Edward Hopper – Room in New York

Sie hatte ihn verloren

 

Wie jeden Abend saß er in seinem Sessel und las Zeitung. Mit leicht vorgebeugtem Rücken studierte er aufmerksam, was in der Welt so vor sich ging. Das war alles, was ihn noch interessierte. Seit er seine Arbeit verloren hatte, war ihm alles andere egal – bis auf seine Zeitung. Wenn ihm die nicht jeden Abend von seiner Frau auf den Tisch gelegt wurde, war er sauer. Und zwar richtig. Dann schrie er sie an und tobte und schlug um sich. Wenn er sie auch sonst nicht mehr beachtete, dann bekam sie alles ab. All den Frust darüber, dass er gefeuert wurde, dass er nun nutzlos auf dieser Welt war. All dies bekam seine Frau dann zu spüren. Er wusste, dass es nicht richtig war, wie er sie behandelte, doch er war machtlos. Er konnte nichts gegen diese unbändige Wut, dieses Gefühl nahe der Ohnmacht tun, wenn er seine Zeitung abends nicht auf dem Tisch liegen sah.

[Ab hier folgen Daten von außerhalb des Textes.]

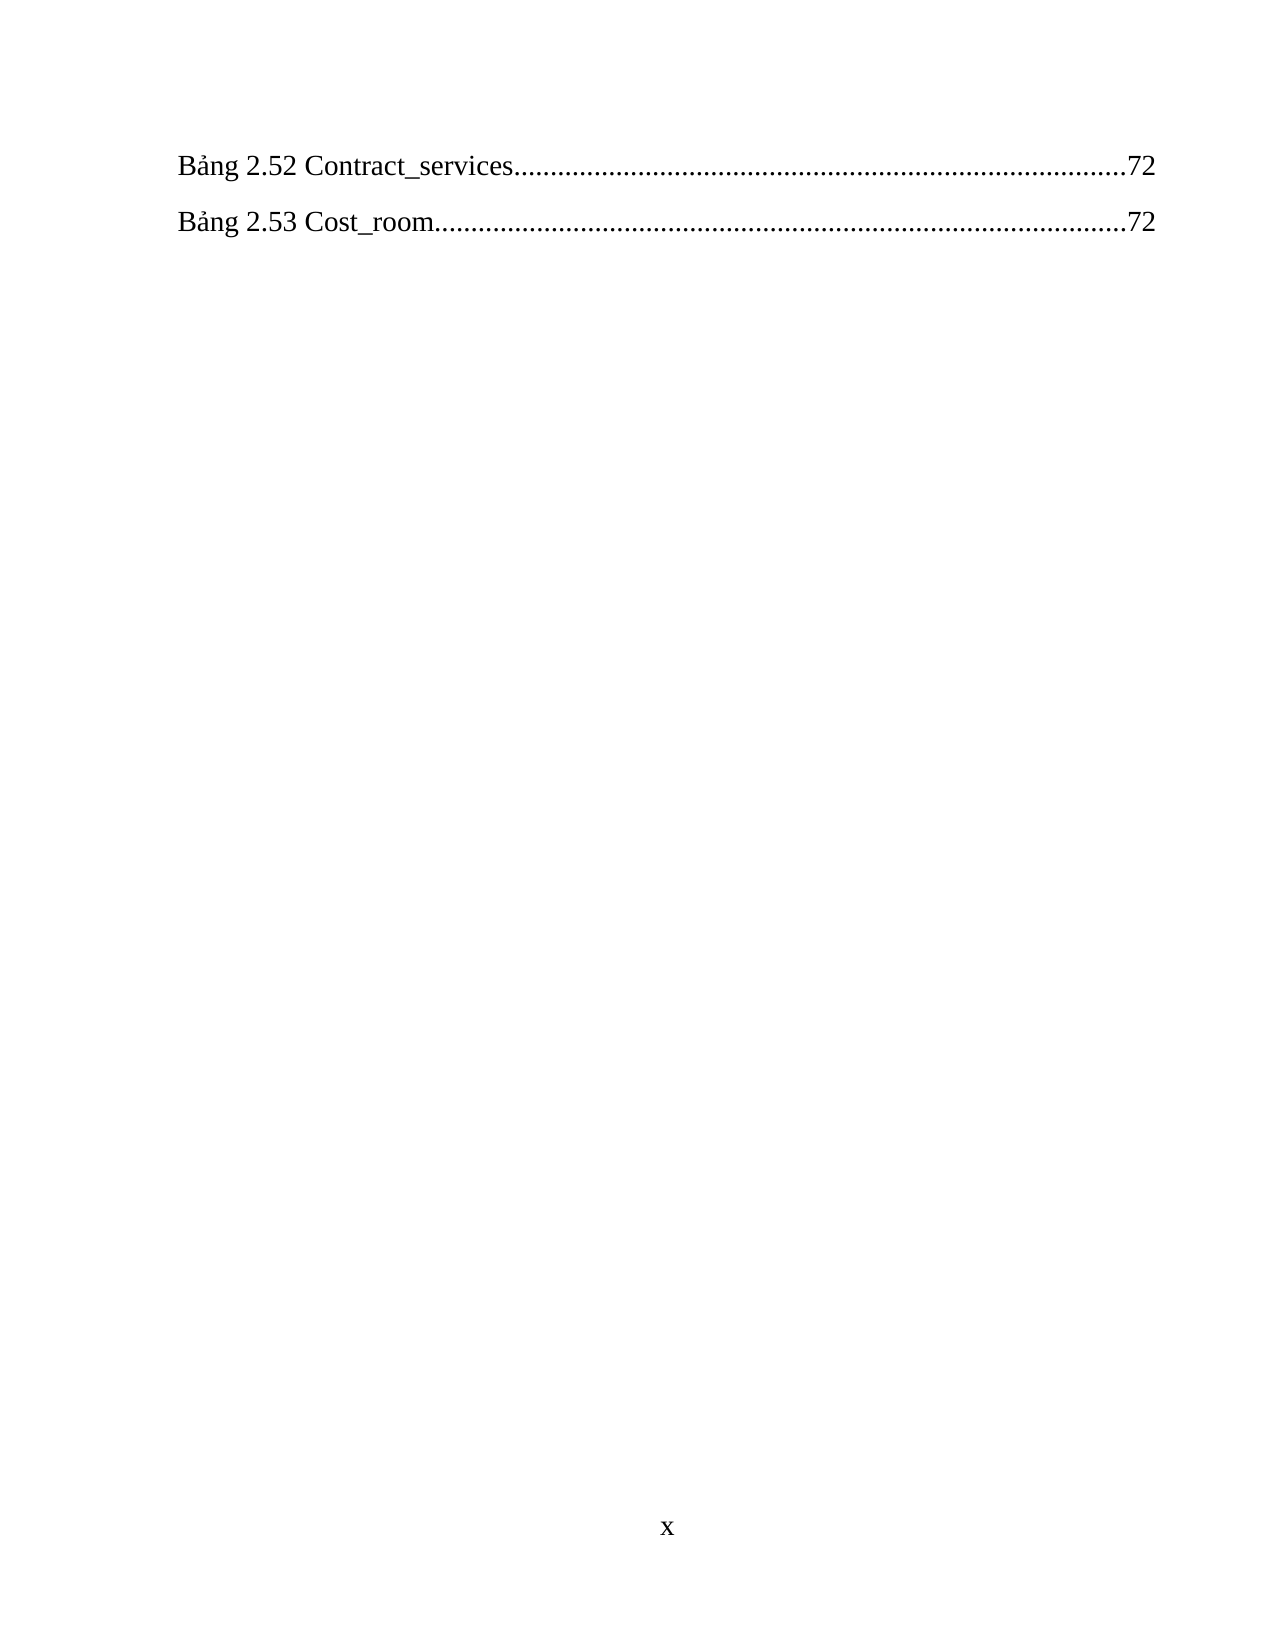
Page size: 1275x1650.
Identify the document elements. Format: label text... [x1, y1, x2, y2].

Den Tag über schlief er. Erst gegen 19.00 Uhr erhob er sich aus dem Bett und zog sich an. Setzte sich in den Sessel und fing an zu lesen. Das ging so bis in die frühen Morgenstunden. Wenn er mit der Zeitung fertig war, jeden einzelnen Artikel verschlungen hatte, fing er von vorne an. Immer und immer wieder.

Wenn er dann müde wurde, ging er in das Zimmer. Das Zimmer, in dem er seit seiner Entlassung die Zeitungen sammelte. Sie stapelten sich schon bis an die Decke. Keine einzige hatte seine Frau wegschmeißen dürfen.

Ein paar mal hatte sie es versucht, doch nachdem er jedes Mal einen Wutanfall bekommen hatte, bei dem sie fürchtete, er würde ihre gesamte Wohnung zertrümmern, ließ sie ihn machen. Ließ ihn seine Zeitungen lesen, stapeln und liebevoll pflegen, wie andere es mit ihren Gärten tun. Jeden Nachmittag nach der Arbeit kaufte sie eine Zeitung und brachte sie mit nach Hause. Dort legte sie sie auf den Tisch und wartete darauf, dass ihr Mann aufstand, sich an den Tisch setzte und anfing zu lesen. Sie machte noch die Abrechnungen und ging ins Bett. Sie hatte längst begriffen, dass er nicht mit ihr reden würde. Er würde sie nicht fragen, wie ihr Tag gewesen war. Er würde ihr auch nicht für die Zeitung danken. Sie hatte längst begriffen, dass sie ihn verloren hatte.